Sous ses allures de livre fantastique classique - il est en réalité inclassable - ce roman questionne, l'air de ne pas y toucher au vu de son quatrième de couv', sur le sens que l'on est prêt à accorder à la vie.
Portée par une écriture déliée (assonances et allitérations sont légions), travaillée à la virgule près et soulignée de néologismes, l'atmosphère de cette oeuvre est absolument unique. Ce sont les héros, tissés et entrelacés au cœur de la Horde, qui révèlent la véritable intention du livre, grâce à une polyphonie narrative savamment maîtrisée (ne perdez pas le marque-page !).
L'oeuvre se décompose en deux éléments essentiels : d'abord, l'univers, un monde original, crédible, conçu autour d'un unique élément, origine de la vie : le vent. Un monde qui a surtout le mérite de changer des habituels poncifs de la fantasy (ou est-ce de la SF ?).
L'autre élément principal, comme le titre de l'ouvrage l'indique, n'est autre que la Horde elle-même, multitude de 23 caractères, profonds ou frisant la caricature, composant à eux tous un personnage à part entière. On se prend à aimer, vraiment, ces (anti-)héros, à mesure qu'on les accompagne, quand bien même ils sont imparfaits. 24eme hordier de cette improbable amas de personnalité, nous controns avec eux, "en vers et contre tous", nous inspirant de la hargne de Golgoth, des mots ciselés de folie de Caracole, de la foi de Sov ou encore de la droiture du Prince (égal à lui-même, jusque dans le Chrone).
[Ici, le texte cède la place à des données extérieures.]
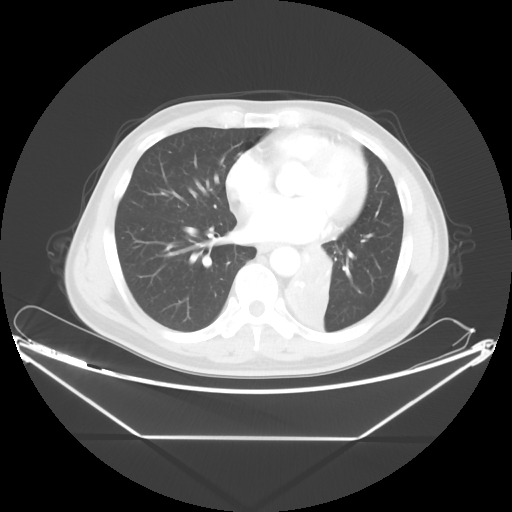
Chest CT, one axial slice. Position 18 of 48 along the scan axis. Reconstruction kernel STANDARD. Lung window (W 1500 / L -600 HU). 5 mm slice thickness. 512 × 512 image matrix. Patient: male, 58 years. From the clinical record (not read from this slice): clinical TNM (as recorded): T3 N3 M0.
Annotated regions visible in this slice (rectangle marked by the reading radiologist):
- lung tumour (recorded histology: squamous cell carcinoma): bounding box <280,246,343,332> (left, top, right, bottom; pixels)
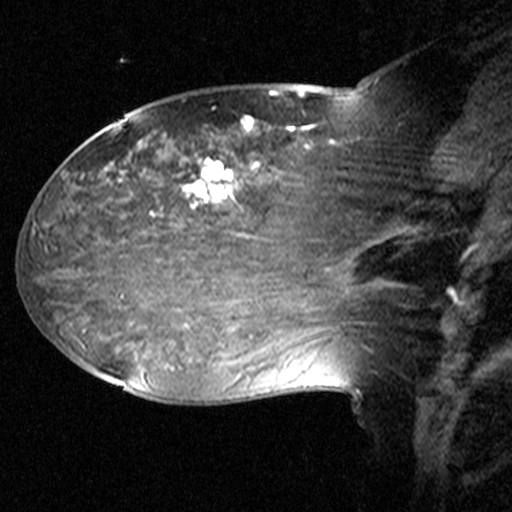
Breast MRI (dynamic contrast-enhanced), one sagittal slice. Position 22 of 44 along the scan axis. Dynamic contrast-enhanced study with each time point stored as its own series, time point 2 of 3 at this slice position (early post-contrast, ordered by acquisition time). 1.5 T. TE 4.5 ms, TR 11 ms. 3 mm slice thickness. 512 × 512 image matrix, field of view 240 × 240 mm. Patient: female, 38 years. From the clinical record (not read from this slice): setting: breast cancer imaged before/during neoadjuvant chemotherapy; receptor status: HR-positive, HER2-negative.
Structures marked on this image (semi-automatically segmented with operator editing):
- analysis volume of interest (the breast-tissue region the enhancement analysis was run in; not a lesion): bounding box [x1, y1, x2, y2] px = [124, 106, 405, 245]
- tumour enhancement mask (voxels above the 90 % enhancement threshold inside the analysis volume of interest): [183, 117, 309, 209]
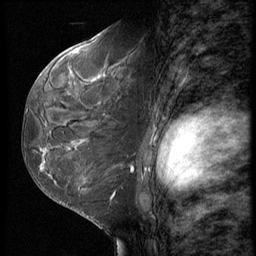
Breast MRI (dynamic contrast-enhanced), one sagittal slice; position 36 of 62 along the scan axis; 3 images stored at this slice position (order not interpretable as contrast timing); 1.5 T; TE 4.2 ms, TR 9 ms; 2.5 mm slice thickness; 256 × 256 image matrix, field of view 180 × 180 mm. Female patient, age 50 years. From the clinical record (not read from this slice): setting: breast cancer imaged before/during neoadjuvant chemotherapy; receptor status: HR-positive, HER2-negative.
Outlined on this slice (semi-automatically segmented with operator editing):
- analysis volume of interest (the breast-tissue region the enhancement analysis was run in; not a lesion): box from (x=32, y=91) to (x=118, y=209) px
- tumour enhancement mask (voxels above the 140 % enhancement threshold inside the analysis volume of interest): (x=41, y=140)–(x=113, y=199)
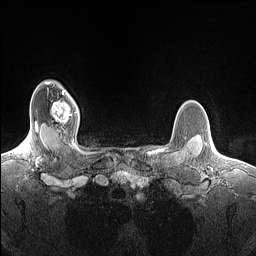
Breast MRI (dynamic contrast-enhanced), one axial slice; slice 125 of 160 in the series (ordered by position); dynamic contrast-enhanced series, time point 2 of 7 at this slice position (early post-contrast); 1.5 T; TE 1.4 ms, TR 5 ms; 256 × 256 image matrix, field of view 300 × 300 mm. Female patient.
Outlined on this slice (semi-automatic segmentation, software-assisted and operator-edited):
- enhancing-tissue mask used for the functional tumour volume (all voxels passing the contrast-enhancement thresholds inside the analysis volume; usually the tumour): bounding box (x1, y1, x2, y2) in pixels: (50, 91, 77, 131)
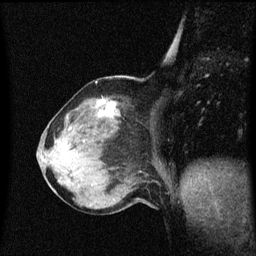
Breast MRI (dynamic contrast-enhanced), one sagittal slice. Dynamic contrast-enhanced series, image 2 of 3 at this slice position (ordered by acquisition). 1.5 T. TE 4.2 ms, TR 8.4 ms. 256 × 256 image matrix, field of view 200 × 200 mm. Female patient, age 64 years. Case-level facts recorded for this patient, not image findings: setting: breast cancer imaged before/during neoadjuvant chemotherapy; receptor status: HR-positive, HER2-negative.
Annotated regions visible in this slice (semi-automatic segmentation, software-assisted and operator-edited):
- analysis volume of interest (the breast-tissue region the enhancement analysis was run in; not a lesion): box from (x=58, y=98) to (x=123, y=167) px
- tumour enhancement mask (voxels above the 70 % enhancement threshold inside the analysis volume of interest): (x=98, y=100)–(x=115, y=117)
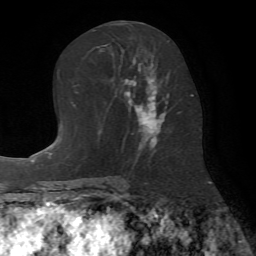
Breast MRI (dynamic contrast-enhanced), one axial slice. Position 34 of 72 along the scan axis. Cropped to one breast. Dynamic contrast-enhanced series, time point 2 of 7 at this slice position (early post-contrast). 1.5 T. TE 4.2 ms, TR 8.7 ms. 256 × 256 image matrix, field of view 180 × 180 mm. Female patient.
Annotated regions visible in this slice (semi-automatic segmentation, software-assisted and operator-edited):
- enhancing-tissue mask used for the functional tumour volume (all voxels passing the contrast-enhancement thresholds inside the analysis volume; usually the tumour): box from (x=103, y=41) to (x=170, y=151) px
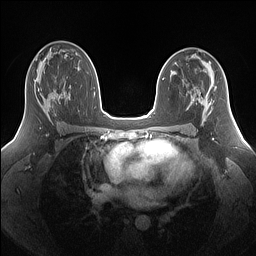
Breast MRI (dynamic contrast-enhanced), one axial slice; position 88 of 160 along the scan axis; dynamic contrast-enhanced series, time point 2 of 7 at this slice position (early post-contrast); 1.5 T; TE 1.4 ms, TR 5 ms; 256 × 256 image matrix, field of view 340 × 340 mm. Female patient.
Annotated regions visible in this slice (semi-automatically segmented with operator editing):
- enhancing-tissue mask used for the functional tumour volume (all voxels passing the contrast-enhancement thresholds inside the analysis volume; usually the tumour): bounding box (x1, y1, x2, y2) in pixels: (38, 88, 69, 116)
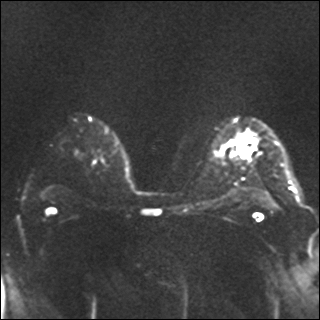
Breast MRI, one axial slice; position 22 of 35 along the scan axis; diffusion-weighted series; image 2 of 4 stored at this slice position (different b-values; order by instance number); 1.5 T; 4 mm slice thickness; 320 × 320 image matrix, field of view 320 × 320 mm. Female patient.
Outlined on this slice (outlined manually by an expert reader):
- tumour on diffusion-weighted imaging: box from (x=238, y=143) to (x=245, y=146) px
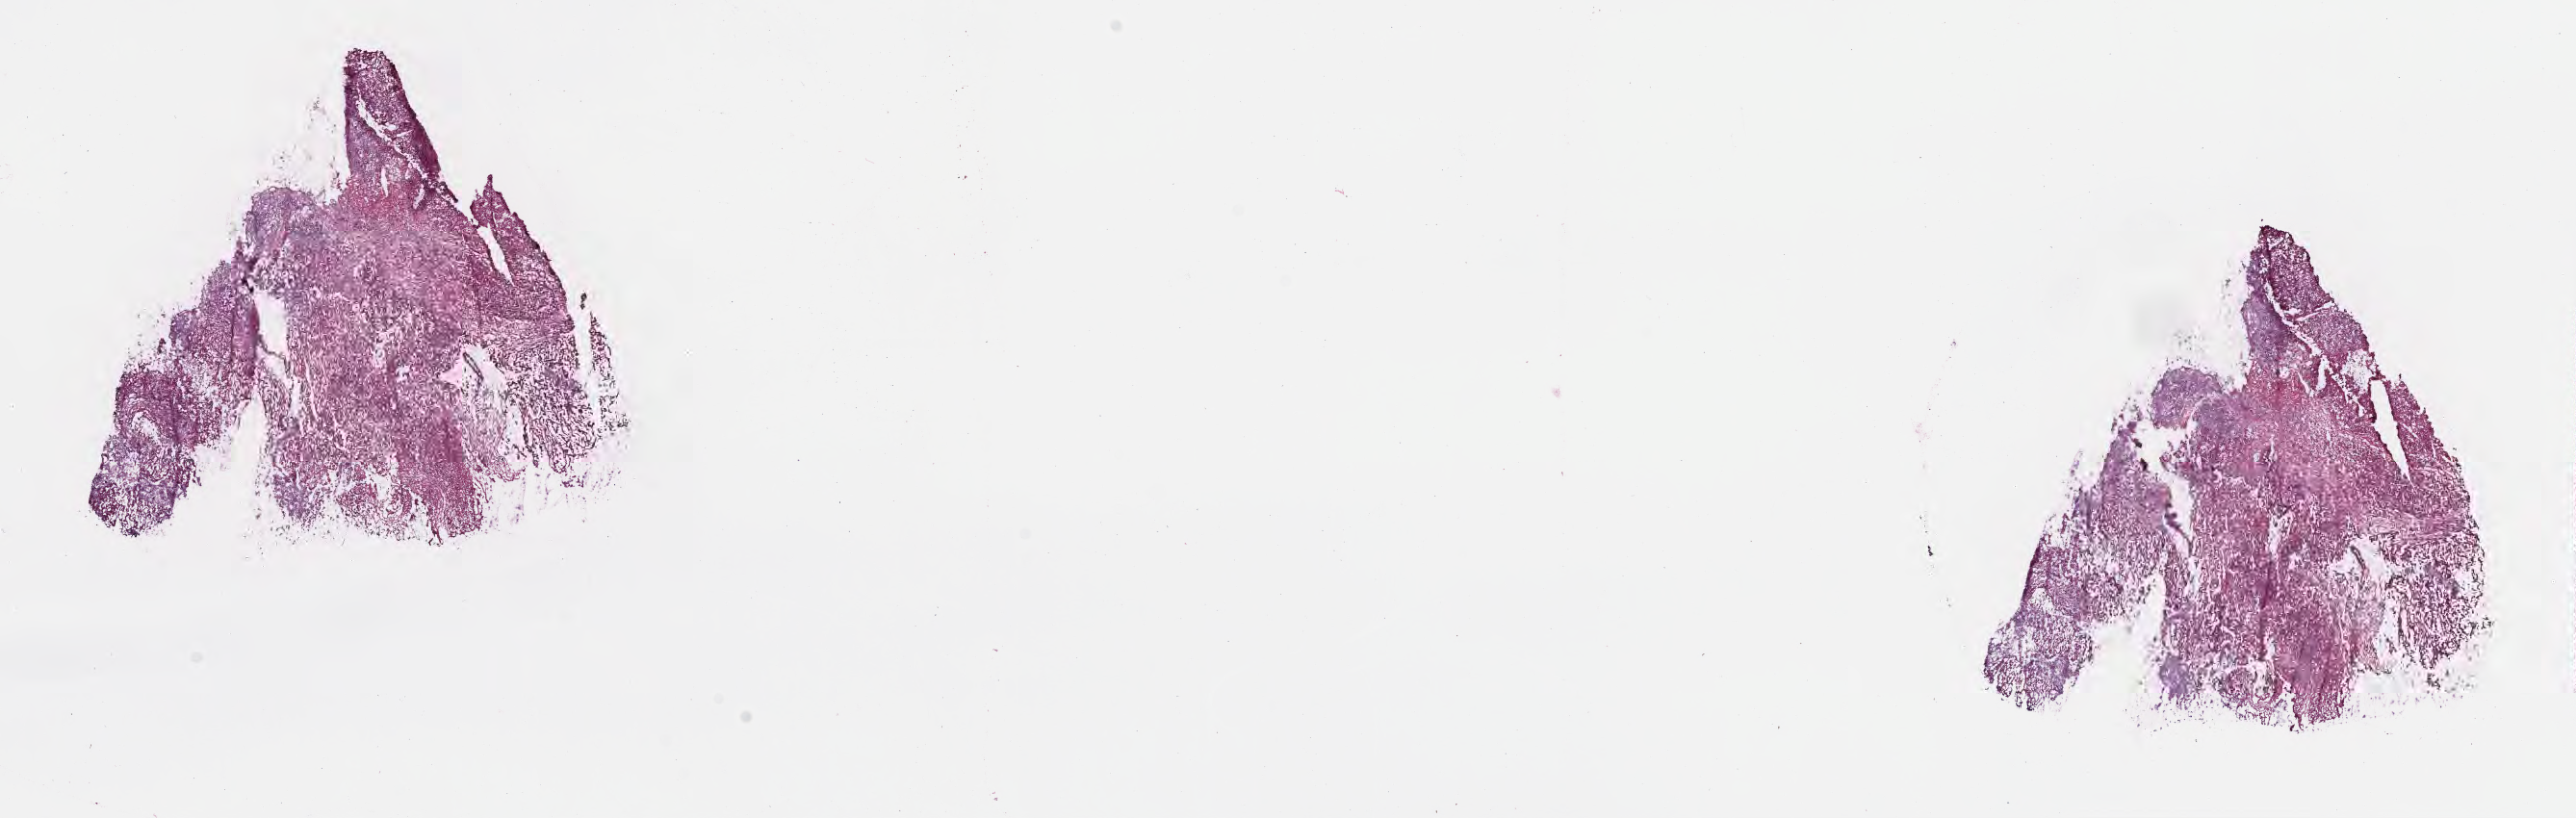
Whole-slide image, H&E stain, a low-resolution overview of the entire scanned area, about 21.6 x 6.9 mm, frozen section, specimen: metastatic tumor tissue, resected from small intestine. Male, age 58 years at initial diagnosis. Composition of this section per pathologist review: tumor cells 30%, tumor nuclei 35%, stromal cells 10%, necrosis 5%, normal cells 55%. Infiltration values recorded for this section: lymphocyte infiltration 10%, monocyte infiltration 5%, neutrophil infiltration 20%.
Section: top of the tissue portion. Patient diagnosis (primary): Malignant melanoma, NOS.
A travers cette quête improbable (trouver l'origine du vent), Damasio offre surtout au lecteur une aventure immensément humaine, où le parcours aux côtés de la Horde transcende, de loin, l'objectif ultime de l'épopée.
Pour ne rien gâcher, Alain Damasio a eu la très bonne idée de joindre à son oeuvre une bande originale. Je ne l'ai pas écoutée pendant ma lecture mais l'ai découverte après. Certains morceaux (mention spéciale à "Norska" et son "Respirez !") ont eu pour effet de me replonger au cœur du récit... voire de me faire reprendre le livre sur mon étagère.
"La Horde du Contrevent" est la preuve qu'il existe de la très très bonne littérature fantasy/fantastique (ou autre) française. Si le livre est un peu difficile au commencement, il vaut largement la peine de se lancer tant il parvient à faire rêver. Rarement un bouquin m'aura laissé aussi pensif, aussi triste aussi d'abandonner les personnages, une fois le "conte à rebours" terminé.
La bonne nouvelle c'est qu'Alain Damasio avait initialement prévu d'en faire un triptyque.